Она замерла и, многозначительно приложив палец к губам, кивнула Лиле на бельевую витрину, ярко освещённую среди мрака зимних сумерек.

— Не смотрите, это не для вас, — крикнула она обоим мужчинам, — вы всегда рады смотреть на то, что вам не полагается… Значит, латинская академия… Я хочу обязательно записаться… Какая плата? Танцы будут?.. Это будет чудно!.. Ко мне ужасно идёт туника…

— Не туника идёт к вам, а вы идёте к тунике, — возразил Степан Александрович, вежливость которого в обращении с женщинами не знала пределов.

— Какой скверный лгун… я такая некрасивая… Ах, как я завидую Лиле… она такая хорошенькая… Когда же бал в Академии?

Степан Александрович, понимая, что поэтический ум его дамы не способен будет оценить по достоинству двигатели внутреннего сгорания или истолкует этот термин в желательном для себя романтическом смысле, внезапно опять был охвачен прежней своей идеи и с таким жаром стал объяснять преимущества древнего мира, что проходивший мимо пёс, думая, что его дразнят, из осторожности залаял на Степана Александровича.

Муж Нины Петровны был добродушным человеком, занимавшимся собиранием слонов. Десятки фарфоровых, металлических, стеклянных, замшевых слонов, больших и маленьких, стояли всюду, услаждая взор своего хозяина, который не находил лучшего удовольствия, как целый день переставлять их с места на место. Другим ценным качеством этого человека было полное отсутствие ревности, доходившее до того, что, когда он заставал свою супругу в чьих-нибудь объятиях, он говорил обычно: «Я ведь сейчас опять уйду». И действительно уходил, из деликатности переставив с места на место какого-нибудь слона. Идея Академии ему весьма понравилась. Он предложил взять эмблемою слона, держащего в хоботе книгу с надписью «Илиада» или что-нибудь в этом роде.
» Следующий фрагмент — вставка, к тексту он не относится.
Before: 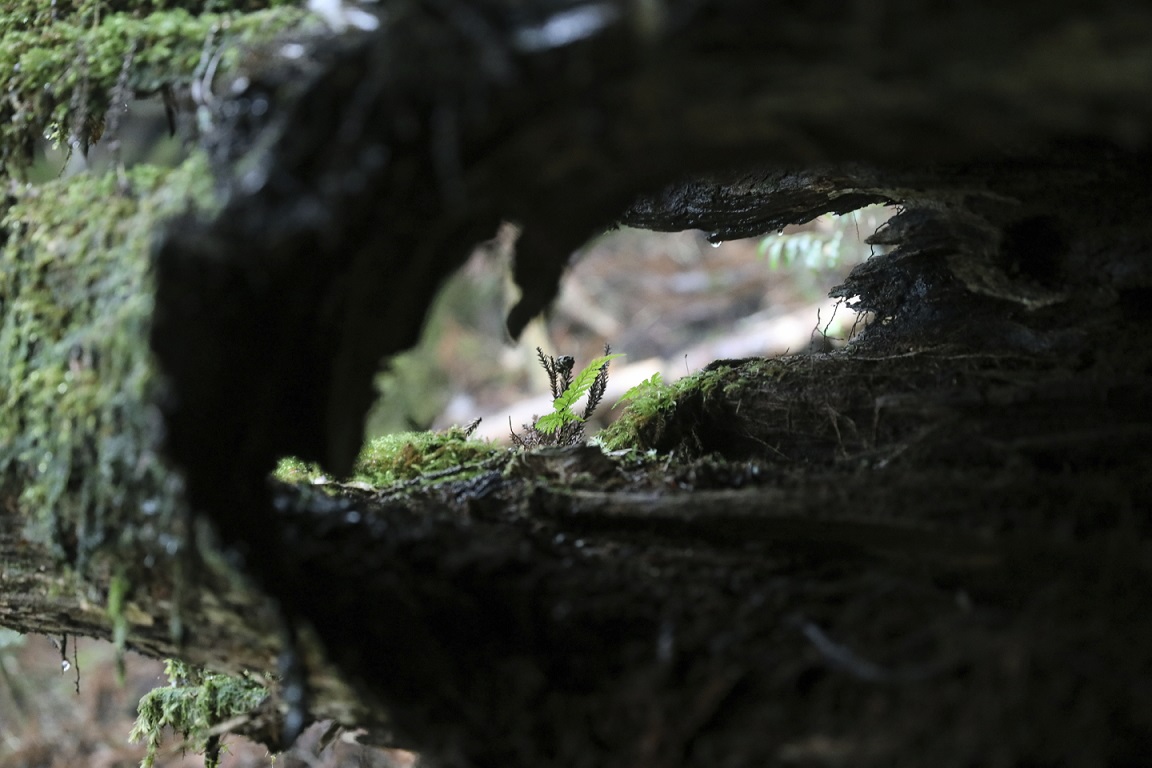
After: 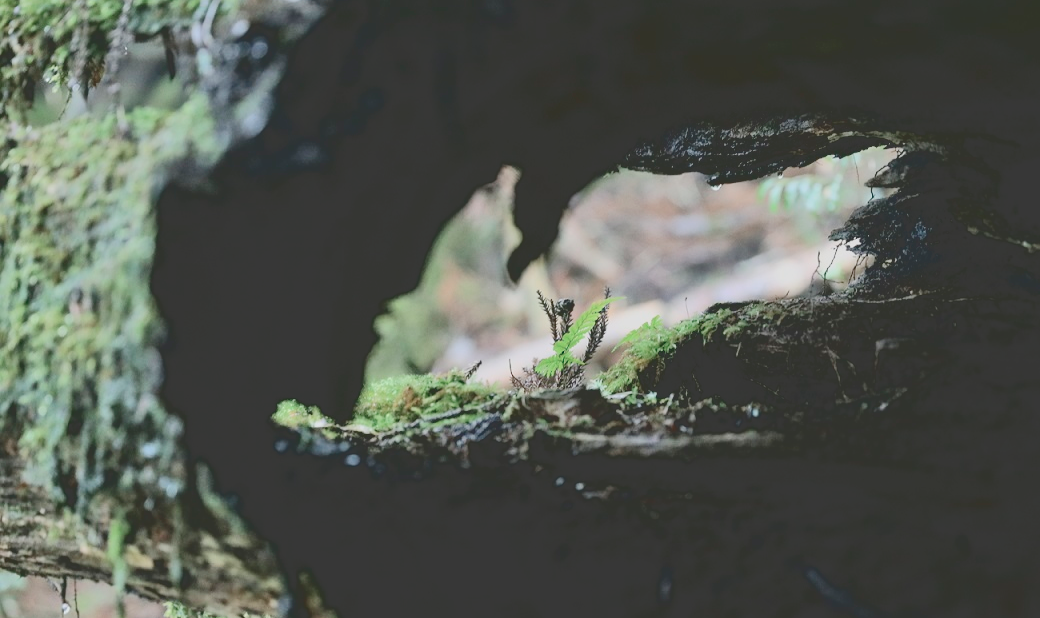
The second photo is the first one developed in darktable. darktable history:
tone curve: curves: ch0 [(0, 0.23) (0.125, 0.207) (0.245, 0.227) (0.736, 0.695) (1, 0.824)], color space Lab, independent channels, preserve colors none
color balance: input saturation 100.43%, contrast fulcrum 14.22%, output saturation 70.41%
crop: top 7.49%, right 9.717%, bottom 11.943%
exposure: exposure 0.515 EV, compensate highlight preservation false
tone equalizer: -7 EV 0.15 EV, -6 EV 0.6 EV, -5 EV 1.15 EV, -4 EV 1.33 EV, -3 EV 1.15 EV, -2 EV 0.6 EV, -1 EV 0.15 EV, mask exposure compensation -0.5 EV
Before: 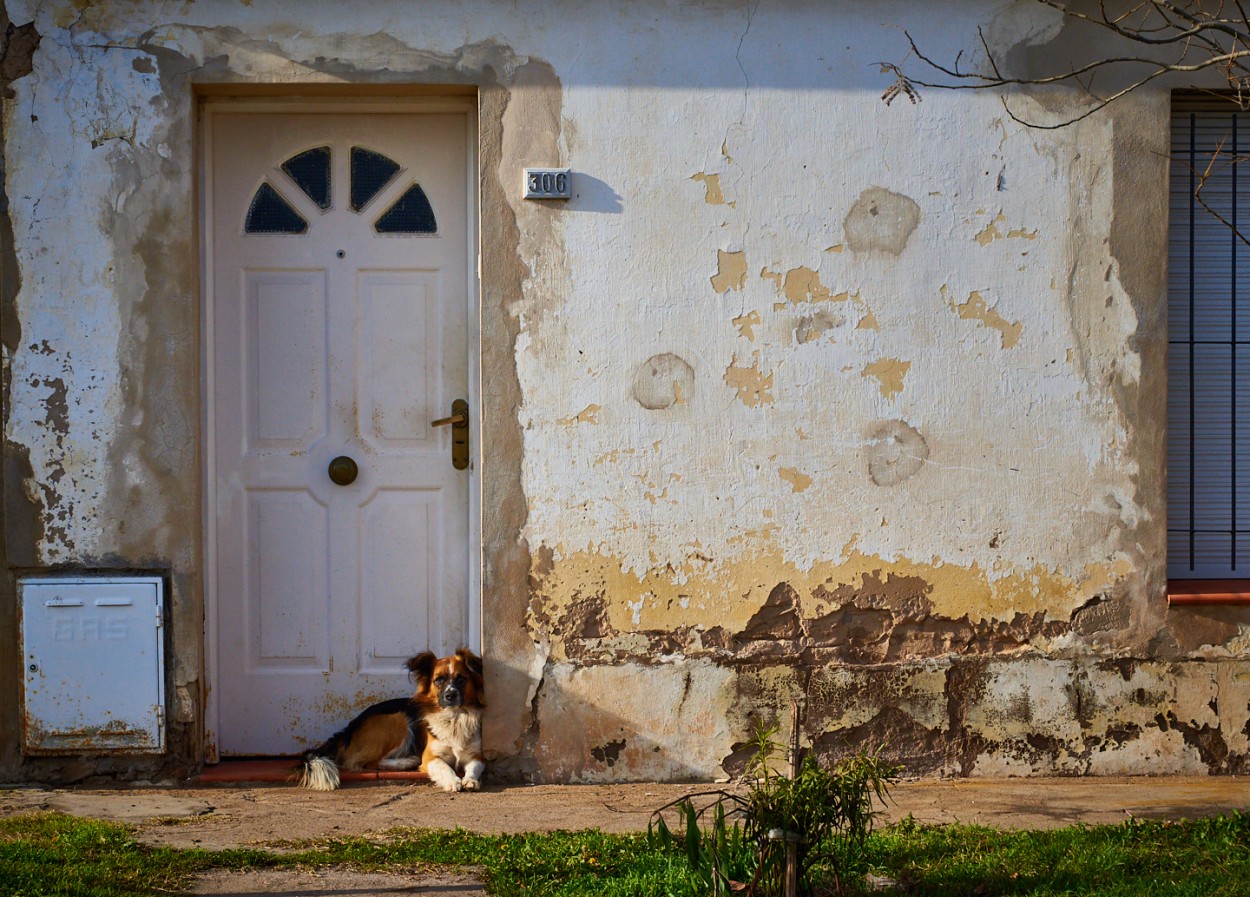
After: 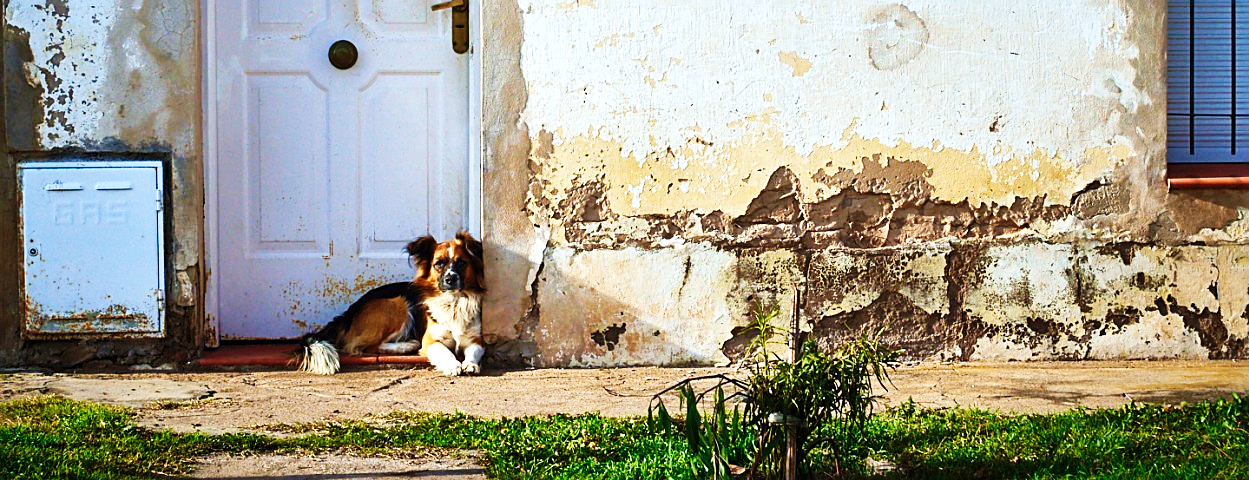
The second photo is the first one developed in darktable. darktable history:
exposure: exposure 0.768 EV, compensate highlight preservation false
color calibration: illuminant Planckian (black body), x 0.368, y 0.361, temperature 4273.13 K
base curve: curves: ch0 [(0, 0) (0.036, 0.025) (0.121, 0.166) (0.206, 0.329) (0.605, 0.79) (1, 1)], preserve colors none
crop and rotate: top 46.392%, right 0.039%
sharpen: on, module defaults
color zones: curves: ch1 [(0, 0.469) (0.01, 0.469) (0.12, 0.446) (0.248, 0.469) (0.5, 0.5) (0.748, 0.5) (0.99, 0.469) (1, 0.469)]
velvia: strength 26.75%
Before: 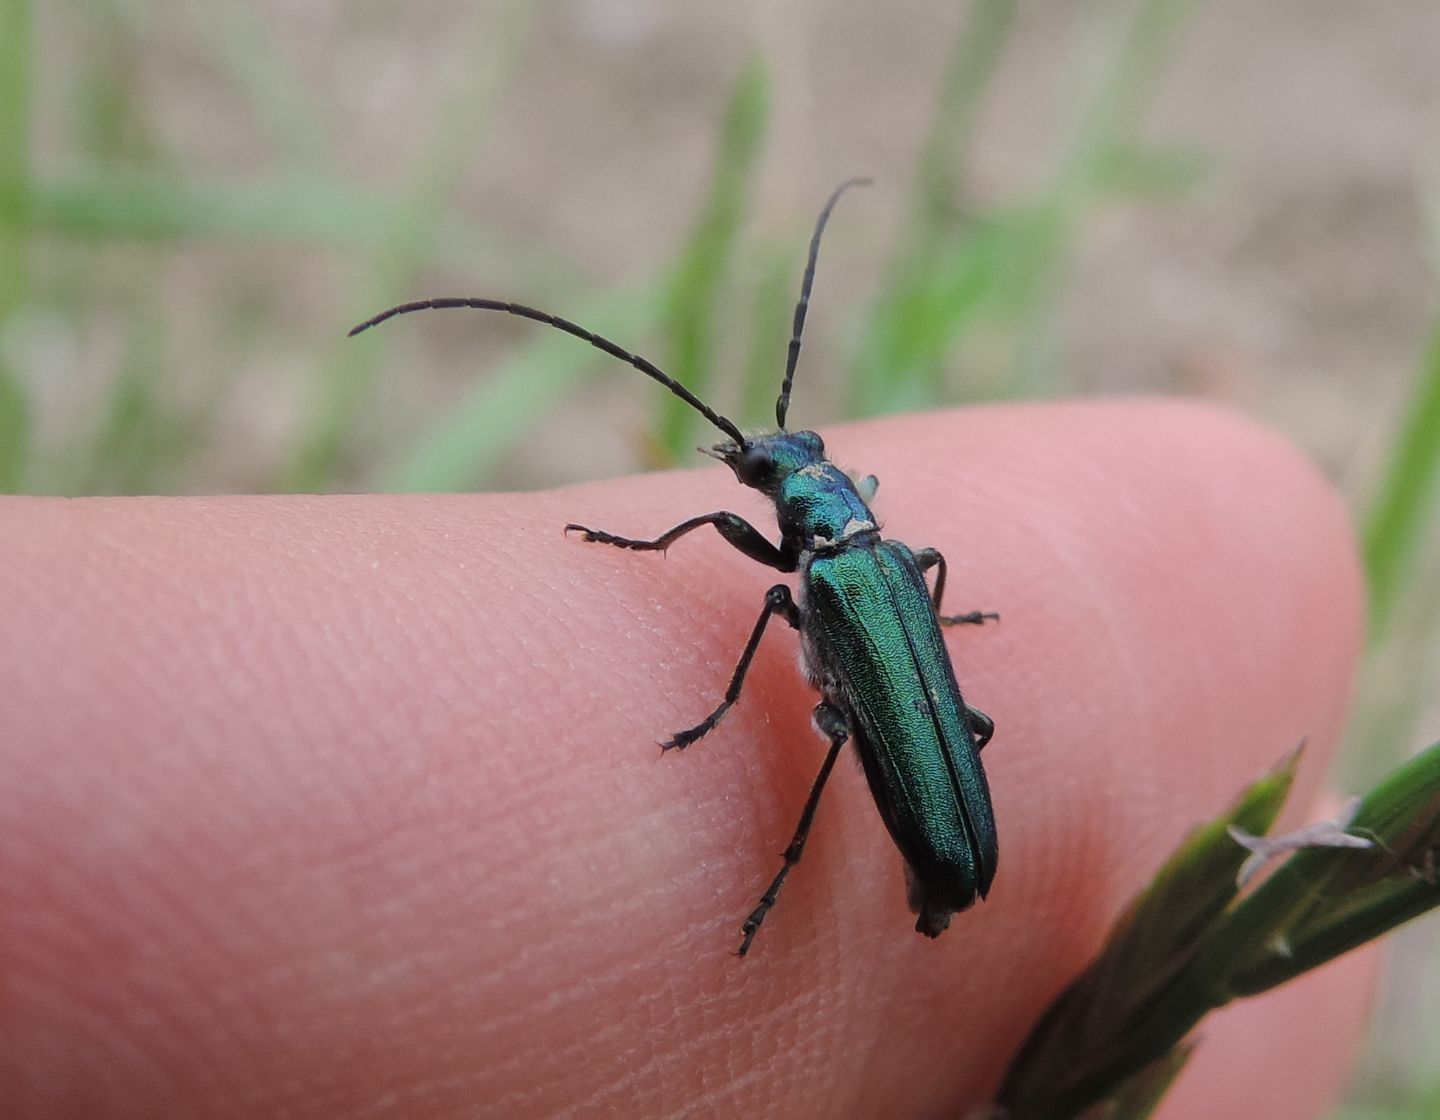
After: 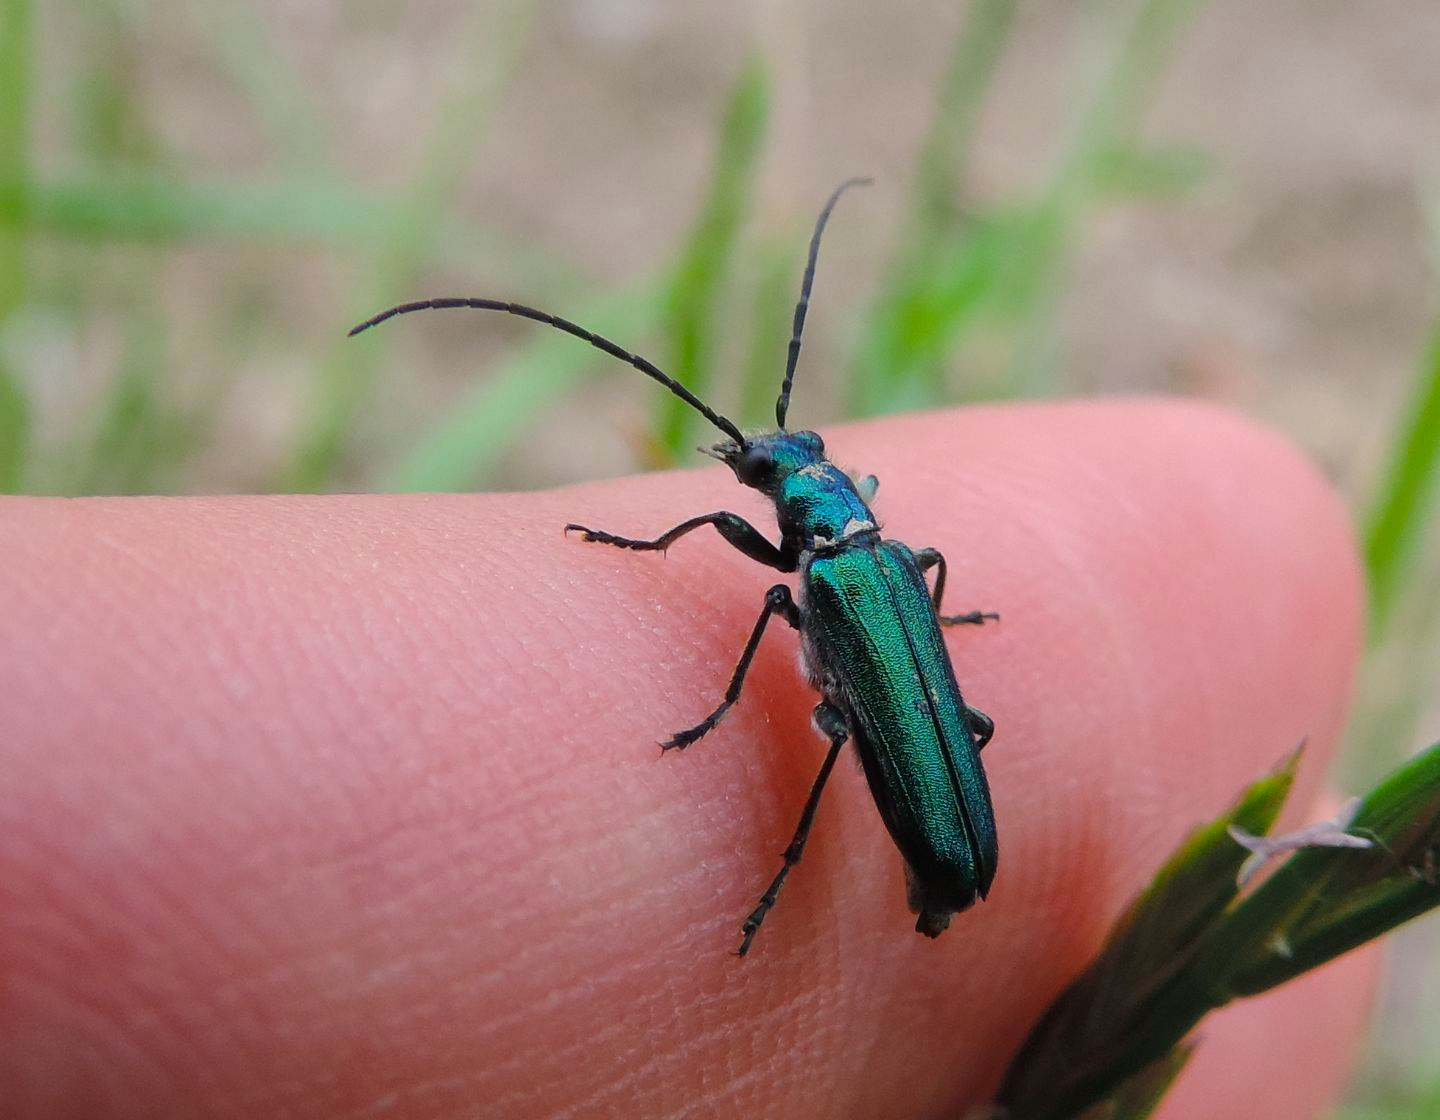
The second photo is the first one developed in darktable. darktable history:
color balance rgb: shadows lift › chroma 2.052%, shadows lift › hue 217.49°, power › hue 315.98°, linear chroma grading › global chroma 14.82%, perceptual saturation grading › global saturation 19.282%, contrast 5.026%
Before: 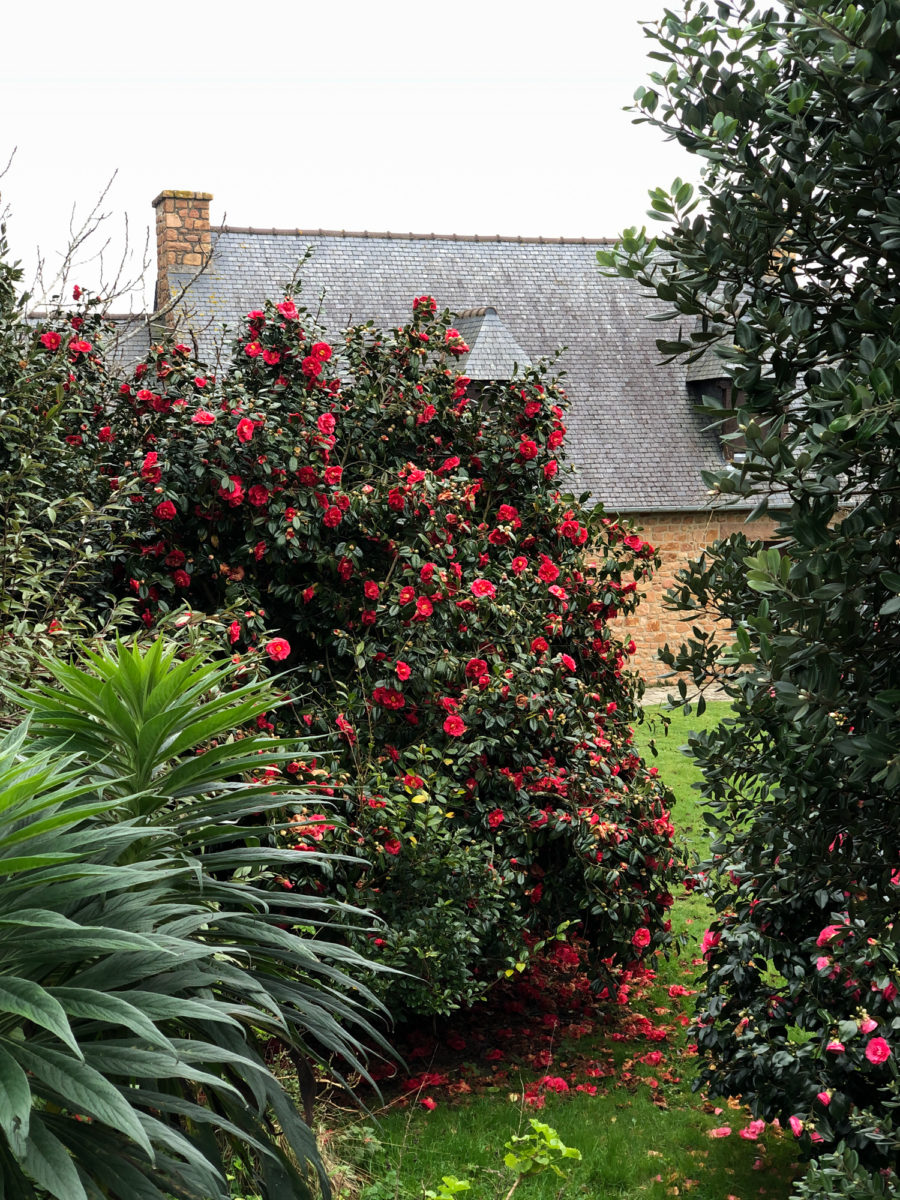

Лососинов с ним согласился, указав, что слоны упоминаются у Плутарха и у Тита Ливия…

Накрытый и блистающий серебром стол, нежный аромат, исходящий, очевидно, от волос Нины Петровны, и полное отсутствие ревности у её супруга привели Степана Александровича в состояние экзальтированное, чему способствовало и отсутствие Соврищева, который, кстати сказать, исчез с Лилей ещё по дороге…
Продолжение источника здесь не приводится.